• EXTRAIT FOURNI:

________

Le concours des ES-01 de 1988

[58]      La présente instance se rapporte à une allégation de discrimination directe fondée sur l"âge. La distinction entre la discrimination directe et la discrimination indirecte a été définie comme suit dans l"arrêt O"Malley, supra :

         À cet égard, il y a discrimination directe lorsqu"un employeur adopte une pratique ou une règle qui, à première vue, établit une distinction pour un motif prohibé. [...] D"autre part, il y a le concept de la discrimination par suite d"un effet préjudiciable. Ce genre de discrimination se produit lorsqu"un employeur adopte, pour des raisons d"affaires véritables, une règle ou une norme qui est neutre à première vue et qui s"applique également à tous les employés, mais qui a un effet discriminatoire pour un motif prohibé sur un seul employé ou un groupe d"employés en ce qu"elle leur impose, en raison d"une caractéristique spéciale de cet employé ou de ce groupe d"employés, des obligations, des peines ou des conditions restrictives non imposées aux autres employés.

[59]      En l"espèce, le tribunal a conclu que le plaignant avait établi une preuve prima facie de discrimination directe à l"égard du concours des ES-01 de 1988. La jurisprudence de cette cour, et en particulier les décisions Holden c. Compagnie des chemins de fer nationaux du Canada (1990), 112 N.R. 395 (C.A.F.), Canada (Procureur général) c. Martin et al. [1994] 2 C.F. 524 (C.F. 1re inst.) et Commission canadienne des droits de la personne c. Canada (1994), 76 F.T.R. 265, établissent qu"une fois qu"une preuve prima facie de discrimination a été établie, il incombe à la partie qui aurait agi de façon discriminatoire de s"expliquer.

________

• DOCUMENTS FOURNIS:
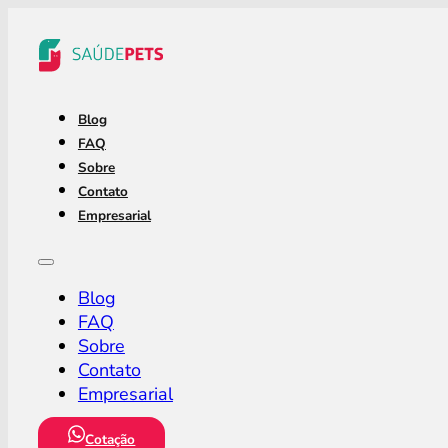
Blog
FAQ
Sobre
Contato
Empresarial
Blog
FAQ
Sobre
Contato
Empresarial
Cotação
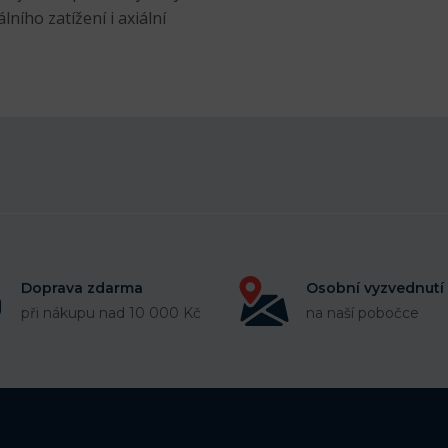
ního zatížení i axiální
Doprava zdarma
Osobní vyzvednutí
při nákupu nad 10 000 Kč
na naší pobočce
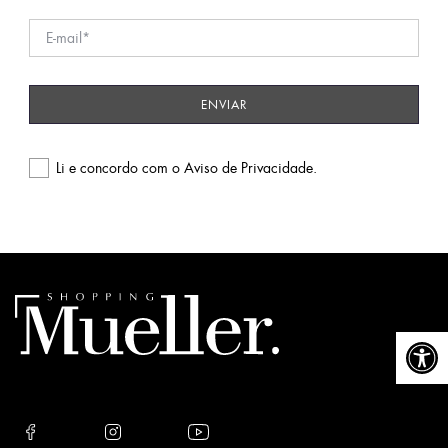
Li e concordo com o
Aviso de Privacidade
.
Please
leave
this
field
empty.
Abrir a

________

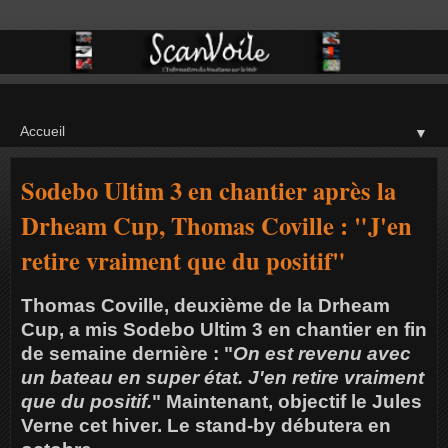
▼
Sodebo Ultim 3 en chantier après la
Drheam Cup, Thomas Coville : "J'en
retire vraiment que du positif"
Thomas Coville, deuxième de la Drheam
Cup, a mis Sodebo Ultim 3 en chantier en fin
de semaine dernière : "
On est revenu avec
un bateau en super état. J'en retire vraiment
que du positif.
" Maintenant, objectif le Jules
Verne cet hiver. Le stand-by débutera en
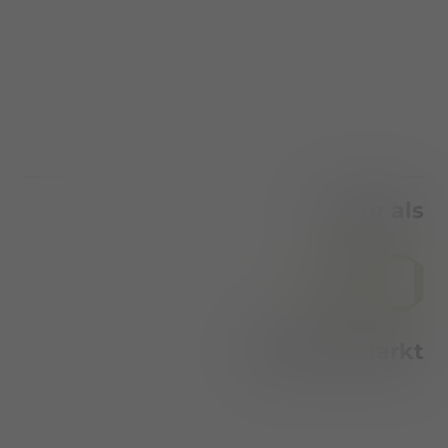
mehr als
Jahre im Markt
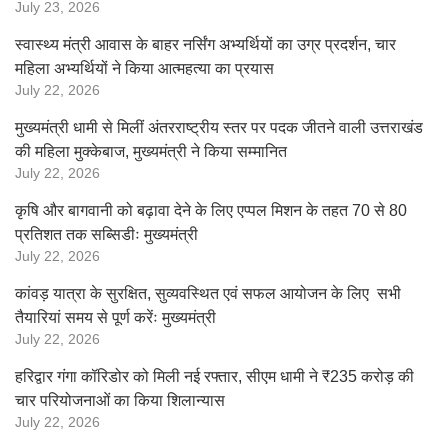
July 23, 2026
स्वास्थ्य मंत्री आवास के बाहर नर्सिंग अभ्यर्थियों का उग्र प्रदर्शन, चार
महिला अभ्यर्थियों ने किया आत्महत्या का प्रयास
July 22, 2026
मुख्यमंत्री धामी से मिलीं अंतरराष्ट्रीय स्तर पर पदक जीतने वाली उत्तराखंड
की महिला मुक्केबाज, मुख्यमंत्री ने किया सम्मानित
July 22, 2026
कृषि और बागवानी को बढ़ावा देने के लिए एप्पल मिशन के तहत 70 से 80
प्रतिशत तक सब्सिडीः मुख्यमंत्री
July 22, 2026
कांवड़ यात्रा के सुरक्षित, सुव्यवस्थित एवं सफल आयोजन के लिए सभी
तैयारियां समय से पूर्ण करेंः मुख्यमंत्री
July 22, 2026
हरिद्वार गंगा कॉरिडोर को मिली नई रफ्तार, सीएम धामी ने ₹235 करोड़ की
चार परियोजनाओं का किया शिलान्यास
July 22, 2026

________

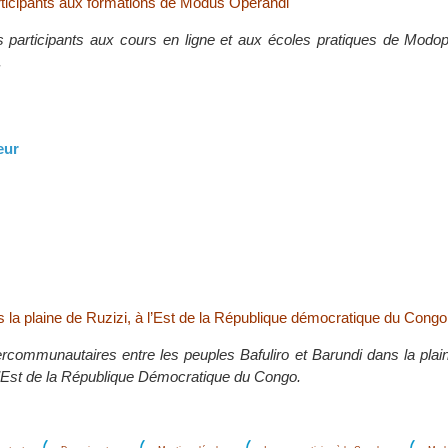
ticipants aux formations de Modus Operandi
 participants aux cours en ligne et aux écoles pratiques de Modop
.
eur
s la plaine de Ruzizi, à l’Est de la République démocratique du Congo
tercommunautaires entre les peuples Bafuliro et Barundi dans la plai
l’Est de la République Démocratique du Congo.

________

• CONSIGNE 1: Recopiez fidèlement le passage de l'extrait fourni qui va de "À cet égard, il" jusqu'à "aux autres employés." inclus.
• CONSIGNE 2: Traduisez en anglais cette phrase de l'extrait fourni : « En l"espèce, le tribunal a conclu que le plaignant avait établi une preuve prima facie de discrimination directe à l"égard du concours des ES-01 de 1988. »

• CORRIGÉ 1:
À cet égard, il y a discrimination directe lorsqu"un employeur adopte une pratique ou une règle qui, à première vue, établit une distinction pour un motif prohibé. [...] D"autre part, il y a le concept de la discrimination par suite d"un effet préjudiciable. Ce genre de discrimination se produit lorsqu"un employeur adopte, pour des raisons d"affaires véritables, une règle ou une norme qui est neutre à première vue et qui s"applique également à tous les employés, mais qui a un effet discriminatoire pour un motif prohibé sur un seul employé ou un groupe d"employés en ce qu"elle leur impose, en raison d"une caractéristique spéciale de cet employé ou de ce groupe d"employés, des obligations, des peines ou des conditions restrictives non imposées aux autres employés.

• CORRIGÉ 2: In this case, the tribunal found that the complainant had established a prima facie case of direct discrimination with respect to the 1988 ES-01 competition.